Initially, Segev said the person who gave him the package was known to him only by his first name. He later changed his version and said his cousin had given him the sweets. Later, Segev said a man named Ariel Friedman, a Haifa attorney who is also under arrest in connection with the affair, had asked him to deliver the sweets to his wife.

haaretz.com



To: epicure who wrote (11117)5/25/2004 9:28:22 PM
From: Brumar89  Read Replies (1) | Respond to of 20773
 
the rise of global terrorism is partly the result of these interesting variants of *freedom*- then the free countries of the world have been negatively impacted.

Sounds like you're saying terrorism is to a large extent a reactionary movement opposed to the advance of new un-traditional freedoms in mideastern societies - like freedom for women, freedom of religion for all, separation of mosque and state, etc. I agree. You have a point there.
We've seen such a terrorist group before in our own country fighting against advances of other once un-traditional freedoms - the Ku Klux Klan. However, I think we'd all agree that the advance of freedom is the right side of history we ought to be on.

Since the communist countries are *free* their weapons technology and scientists are for sale, and their banks are *free* to launder money for criminals- including many terrorist organizations.

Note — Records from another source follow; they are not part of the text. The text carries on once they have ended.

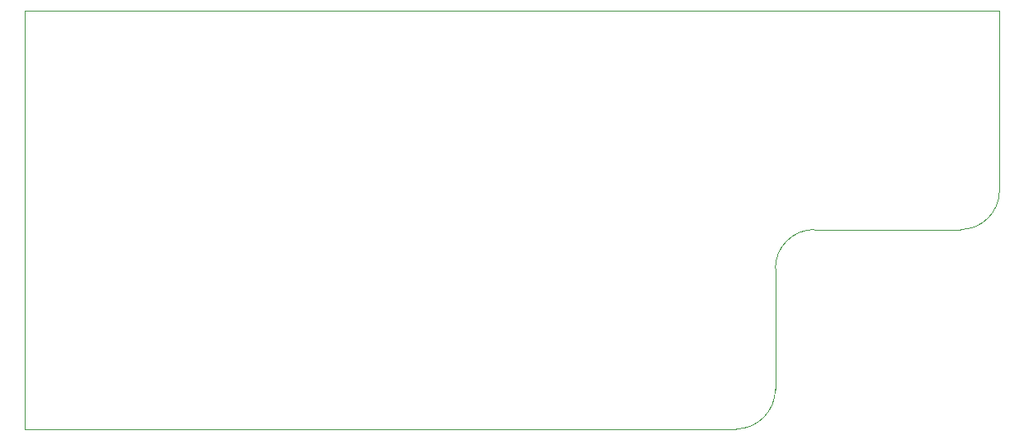
<source format=gbr>
%TF.GenerationSoftware,KiCad,Pcbnew,(6.0.7-1)-1*%
%TF.CreationDate,2022-11-03T21:10:23+11:00*%
%TF.ProjectId,case-connector,63617365-2d63-46f6-9e6e-6563746f722e,rev?*%
%TF.SameCoordinates,Original*%
%TF.FileFunction,Profile,NP*%
%FSLAX46Y46*%
G04 Gerber Fmt 4.6, Leading zero omitted, Abs format (unit mm)*
G04 Created by KiCad (PCBNEW (6.0.7-1)-1) date 2022-11-03 21:10:23*
%MOMM*%
%LPD*%
G01*
G04 APERTURE LIST*
%TA.AperFunction,Profile*%
%ADD10C,0.100000*%
%TD*%
G04 APERTURE END LIST*
D10*
X157000000Y-74500000D02*
G75*
G03*
X161000000Y-70500000I0J4000000D01*
G01*
X142000000Y-74500000D02*
G75*
G03*
X138000000Y-78500000I0J-4000000D01*
G01*
X134000000Y-95000000D02*
G75*
G03*
X138000000Y-90921573I-79196J4078427D01*
G01*
X61000000Y-95000000D02*
X61000000Y-52000000D01*
X134000000Y-95000000D02*
X61000000Y-95000000D01*
X161000000Y-52000000D02*
X161000000Y-70500000D01*
X61000000Y-52000000D02*
X161000000Y-52000000D01*
X157000000Y-74500000D02*
X142000000Y-74500000D01*
X138000000Y-90921573D02*
X138000000Y-78500000D01*
M02*

</source>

Surely, you're not arguing the fall of Communism was a bad thing and shouldn't have happened? Yes, freedom can be abused and despotic police states can do a good job controlling crime.

But I'd also observe that back in the old days, Soviet scientists and technologists were working on weapons designed expressly to destroy us. Now such scientists have, and in the future will have much more, opportunities for profitable commercial applications of their skills.